## RECORDS SUPPLIED

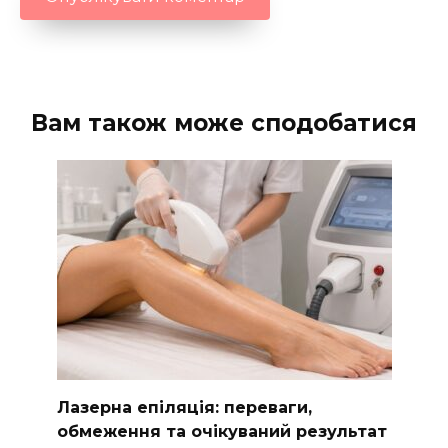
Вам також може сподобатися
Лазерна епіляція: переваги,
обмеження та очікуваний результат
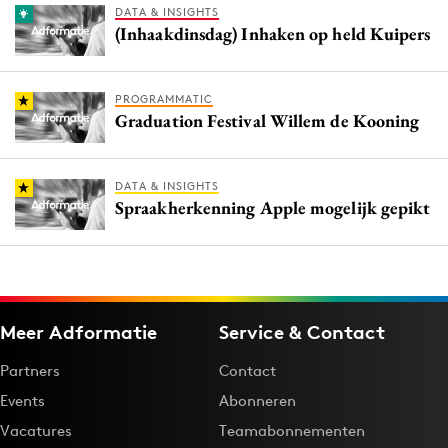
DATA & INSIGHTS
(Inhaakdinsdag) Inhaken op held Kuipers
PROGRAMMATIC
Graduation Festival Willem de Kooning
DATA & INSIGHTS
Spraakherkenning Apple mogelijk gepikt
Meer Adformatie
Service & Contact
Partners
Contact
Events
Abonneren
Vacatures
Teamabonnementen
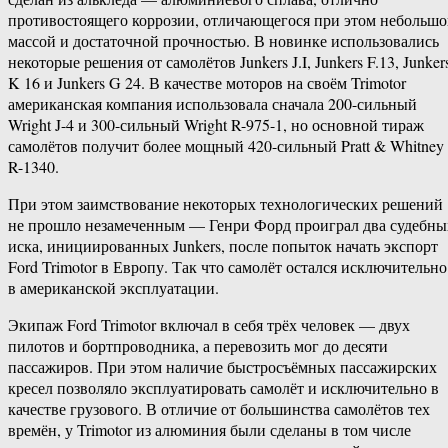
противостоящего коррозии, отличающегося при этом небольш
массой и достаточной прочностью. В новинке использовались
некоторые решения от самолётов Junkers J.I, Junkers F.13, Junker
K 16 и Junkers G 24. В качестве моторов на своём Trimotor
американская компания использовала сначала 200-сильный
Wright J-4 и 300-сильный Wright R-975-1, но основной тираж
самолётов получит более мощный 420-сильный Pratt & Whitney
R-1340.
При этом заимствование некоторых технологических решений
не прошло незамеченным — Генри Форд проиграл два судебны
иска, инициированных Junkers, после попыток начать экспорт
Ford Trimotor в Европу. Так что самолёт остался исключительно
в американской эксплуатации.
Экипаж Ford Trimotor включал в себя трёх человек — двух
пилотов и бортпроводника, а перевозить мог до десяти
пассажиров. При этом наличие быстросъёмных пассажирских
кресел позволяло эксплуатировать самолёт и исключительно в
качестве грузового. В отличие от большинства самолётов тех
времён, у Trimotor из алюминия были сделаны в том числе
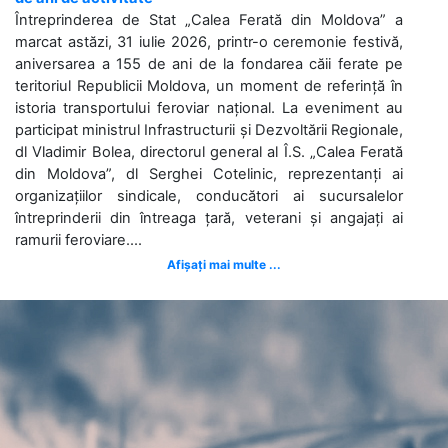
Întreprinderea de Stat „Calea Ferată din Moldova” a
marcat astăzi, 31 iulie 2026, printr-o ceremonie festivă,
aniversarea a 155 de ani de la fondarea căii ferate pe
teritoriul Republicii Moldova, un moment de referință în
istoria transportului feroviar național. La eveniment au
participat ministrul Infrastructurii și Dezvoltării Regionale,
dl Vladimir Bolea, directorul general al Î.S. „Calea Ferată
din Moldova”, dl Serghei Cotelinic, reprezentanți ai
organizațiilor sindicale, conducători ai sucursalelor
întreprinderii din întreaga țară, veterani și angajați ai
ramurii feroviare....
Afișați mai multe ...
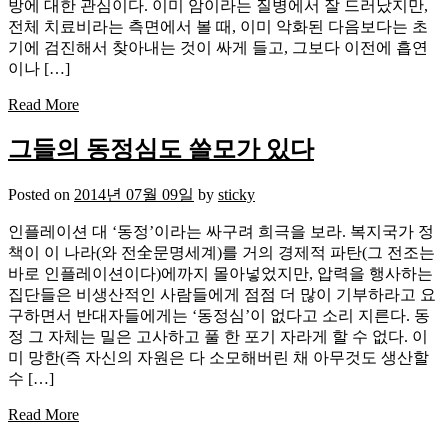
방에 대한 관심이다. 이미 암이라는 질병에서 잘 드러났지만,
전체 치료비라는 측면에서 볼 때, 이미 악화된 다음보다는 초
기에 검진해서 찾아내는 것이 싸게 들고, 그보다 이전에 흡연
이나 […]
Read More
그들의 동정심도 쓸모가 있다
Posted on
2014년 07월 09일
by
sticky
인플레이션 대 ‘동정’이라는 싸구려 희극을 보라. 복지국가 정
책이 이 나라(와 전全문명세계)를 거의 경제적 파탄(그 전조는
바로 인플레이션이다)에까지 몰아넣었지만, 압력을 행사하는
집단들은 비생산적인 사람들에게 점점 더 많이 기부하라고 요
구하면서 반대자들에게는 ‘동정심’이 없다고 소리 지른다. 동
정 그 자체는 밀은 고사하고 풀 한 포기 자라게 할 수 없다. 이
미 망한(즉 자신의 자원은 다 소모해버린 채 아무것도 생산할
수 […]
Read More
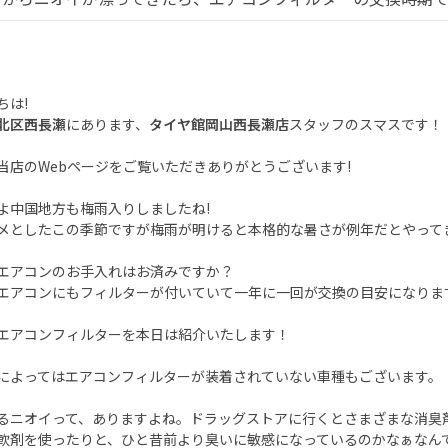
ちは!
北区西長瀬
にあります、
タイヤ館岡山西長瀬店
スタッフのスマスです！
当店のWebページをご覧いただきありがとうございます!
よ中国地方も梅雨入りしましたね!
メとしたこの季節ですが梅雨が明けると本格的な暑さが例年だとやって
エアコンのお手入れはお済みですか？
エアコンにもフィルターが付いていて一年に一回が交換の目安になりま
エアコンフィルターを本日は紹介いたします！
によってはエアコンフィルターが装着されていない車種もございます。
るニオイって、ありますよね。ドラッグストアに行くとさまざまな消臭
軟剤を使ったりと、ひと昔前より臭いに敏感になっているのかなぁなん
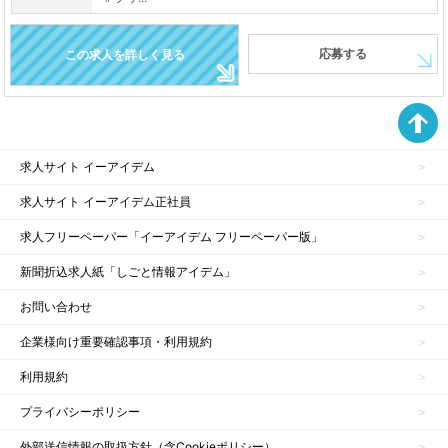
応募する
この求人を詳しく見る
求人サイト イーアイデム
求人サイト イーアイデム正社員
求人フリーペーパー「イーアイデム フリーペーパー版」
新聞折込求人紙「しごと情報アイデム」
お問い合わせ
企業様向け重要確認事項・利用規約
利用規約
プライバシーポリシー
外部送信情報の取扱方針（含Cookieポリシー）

## EXERCISE PROMPT
Reproduce every line from the start of the entries down to the line containing "времён, у Trimotor", both ends included, and leave the pictures out of your answer.

## COMPLETED TASK
Вам також може сподобатися
Лазерна епіляція: переваги,
обмеження та очікуваний результат
DATA & INSIGHTS
(Inhaakdinsdag) Inhaken op held Kuipers
PROGRAMMATIC
Graduation Festival Willem de Kooning
DATA & INSIGHTS
Spraakherkenning Apple mogelijk gepikt
Meer Adformatie
Service & Contact
Partners
Contact
Events
Abonneren
Vacatures
Teamabonnementen
противостоящего коррозии, отличающегося при этом небольш
массой и достаточной прочностью. В новинке использовались
некоторые решения от самолётов Junkers J.I, Junkers F.13, Junker
K 16 и Junkers G 24. В качестве моторов на своём Trimotor
американская компания использовала сначала 200-сильный
Wright J-4 и 300-сильный Wright R-975-1, но основной тираж
самолётов получит более мощный 420-сильный Pratt & Whitney
R-1340.
При этом заимствование некоторых технологических решений
не прошло незамеченным — Генри Форд проиграл два судебны
иска, инициированных Junkers, после попыток начать экспорт
Ford Trimotor в Европу. Так что самолёт остался исключительно
в американской эксплуатации.
Экипаж Ford Trimotor включал в себя трёх человек — двух
пилотов и бортпроводника, а перевозить мог до десяти
пассажиров. При этом наличие быстросъёмных пассажирских
кресел позволяло эксплуатировать самолёт и исключительно в
качестве грузового. В отличие от большинства самолётов тех
времён, у Trimotor из алюминия были сделаны в том числе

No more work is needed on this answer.